### PROVIDED PASSAGE ###

Since its release to arcades, Thunder Blade has seen several home console versions including releases to the Amiga, Amstrad CPC, Atari ST, Commodore 64, DOS, MSX, Sega Master System, Sharp X68000, TurboGrafx-16, ZX Spectrum and on the Genesis/Mega Drive as Super Thunder Blade. Yet despite all these releases, none truly matched the arcade original. Scaling effects were often absent and some versions cut out the overhead perspective entirely. So it delights me to say that the 2015 release of 3D Thunder Blade from SEGA and developer M2 is the first commercial release to truly bring home the arcade original. Having played the deluxe arcade version for myself, I can easily say that M2 have done everything they can and more to bring home Thunder Blade.
While every SEGA 3D Classic has utilized the 3DS’s 3D capabilities well, 3D Thunder Blade is the first 3D Classics title that truly calls for the effect. The game’s overhead mode in 3D offers a whole new dimension of play, with the distance between the player’s helicopter and the ground playing a key role in evading enemy fire and deciding which weapons to use. The head-on perspective, meanwhile, is just as good as any other 3D Classic title, and because Thunder Blade was one of SEGA’s later super scaler titles the effect is more impressive than seen in 3D Out Run and 3D Space Harrier.
Controls are simple once you get used to them, and SEGA Localization Producer Sam Mullen will be happy to learn that I read the game’s digital manual to fully understand how to maneuver through the game. Like other SEGA 3D Classic arcade releases, you have several options for controls and will likely find one that perfectly suits your tastes. I opted for controlling the helicopter with the left thumb stick, firing with the buttons, and adjusting my speed with the triggers. The game also can map speed to the C-stick, something I’m unable to do on my old 3DS XL, but I’d assume that that would be the ideal control scheme.
The original Thunder Blade is on the short side, with only four stages, however given the arcade version’s difficulty it feels like a much longer experience. However, with 3D Thunder Blade offering up various difficulty modes and more continues, players can easily breeze through the game in 15 minutes at the easiest settings. M2 were likely aware of this, as beating the original game unlocks a special mode which brings several changes to the original game, in essence adding four additional stages to the game. In “Special Mode” your helicopter is a different color, weapons are enhanced, enemy and obstacle patterns are new, bosses now have special introduction graphics and the mode adds a new end boss.
Also present in this release are the modes we’ve come to expect from SEGA 3D Classic arcade titles including save functions, replay saving, touch screen and gyroscopic control options, difficulty settings, and several screen and display options including a standard full screen view and a recreation of the deluxe arcade version that I’ve been gushing about.
3D Thunder Blade may be one of the lighter 3D Classic titles in terms of game length and content, however the game itself is a true SEGA classic that never got the love it deserved due in large part to the lack of an arcade-perfect home release. As such, 3D Thunder Blade is the long-awaited arcade-perfect home release fans have been waiting for and is a must own title regardless of length.
- A long awaited arcade-perfect release
- 3D effect is excellent
- Shifting perspectives shakes things up
- Difficulty modes & special mode extend an otherwise short game
- No online leaderboards
- Four stages + four remixed stages may be too short
- May feel too similar to After Burner, Space Harrier, & Galaxy Force II
This is an advance review, 3D Thunder Blade releases this Thursday to Nintendo’s 3DS eShop!

### INFORMATION PROVIDED ###

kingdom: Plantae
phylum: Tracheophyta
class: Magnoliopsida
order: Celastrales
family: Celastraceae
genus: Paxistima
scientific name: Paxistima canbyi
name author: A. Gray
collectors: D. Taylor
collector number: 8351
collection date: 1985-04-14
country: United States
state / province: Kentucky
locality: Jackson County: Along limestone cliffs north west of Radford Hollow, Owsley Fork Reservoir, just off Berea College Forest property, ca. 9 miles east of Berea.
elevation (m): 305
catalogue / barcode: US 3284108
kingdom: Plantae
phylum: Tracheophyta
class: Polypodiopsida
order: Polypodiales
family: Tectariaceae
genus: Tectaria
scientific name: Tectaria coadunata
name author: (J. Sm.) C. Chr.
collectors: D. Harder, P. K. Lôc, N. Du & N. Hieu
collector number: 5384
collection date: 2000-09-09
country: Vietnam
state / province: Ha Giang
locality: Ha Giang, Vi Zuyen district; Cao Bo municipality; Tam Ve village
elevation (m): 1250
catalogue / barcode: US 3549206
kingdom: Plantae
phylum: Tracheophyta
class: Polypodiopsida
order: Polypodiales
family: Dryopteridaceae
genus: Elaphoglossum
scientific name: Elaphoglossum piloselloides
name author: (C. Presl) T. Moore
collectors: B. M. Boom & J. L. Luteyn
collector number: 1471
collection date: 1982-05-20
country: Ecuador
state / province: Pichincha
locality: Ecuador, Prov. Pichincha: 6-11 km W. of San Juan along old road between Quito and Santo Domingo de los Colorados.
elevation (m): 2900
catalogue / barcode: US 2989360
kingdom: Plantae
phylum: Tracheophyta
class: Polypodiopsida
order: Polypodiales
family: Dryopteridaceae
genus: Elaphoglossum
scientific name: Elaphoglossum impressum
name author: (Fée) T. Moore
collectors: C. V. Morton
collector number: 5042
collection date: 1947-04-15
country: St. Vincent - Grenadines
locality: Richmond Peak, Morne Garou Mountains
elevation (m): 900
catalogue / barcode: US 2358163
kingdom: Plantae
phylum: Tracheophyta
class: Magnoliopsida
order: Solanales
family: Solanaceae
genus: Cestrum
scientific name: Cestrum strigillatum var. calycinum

###

- **INSTRUCTIONS**:
A) In the Thunder Blade review, which developer worked with SEGA on the 2015 release of 3D Thunder Blade?
B) What changes does "Special Mode" bring to the game, according to the Thunder Blade review? List them all.
C) Quote the Thunder Blade review starting with "Controls are simple" and going on through "ideal control scheme.".

- **SOLUTIONS PER TASK**:
A) M2

B)
- The player's helicopter is a different color.
- Weapons are enhanced.
- Enemy and obstacle patterns are new.
- Bosses now have special introduction graphics.
- A new end boss is added.

C)
Controls are simple once you get used to them, and SEGA Localization Producer Sam Mullen will be happy to learn that I read the game’s digital manual to fully understand how to maneuver through the game. Like other SEGA 3D Classic arcade releases, you have several options for controls and will likely find one that perfectly suits your tastes. I opted for controlling the helicopter with the left thumb stick, firing with the buttons, and adjusting my speed with the triggers. The game also can map speed to the C-stick, something I’m unable to do on my old 3DS XL, but I’d assume that that would be the ideal control scheme.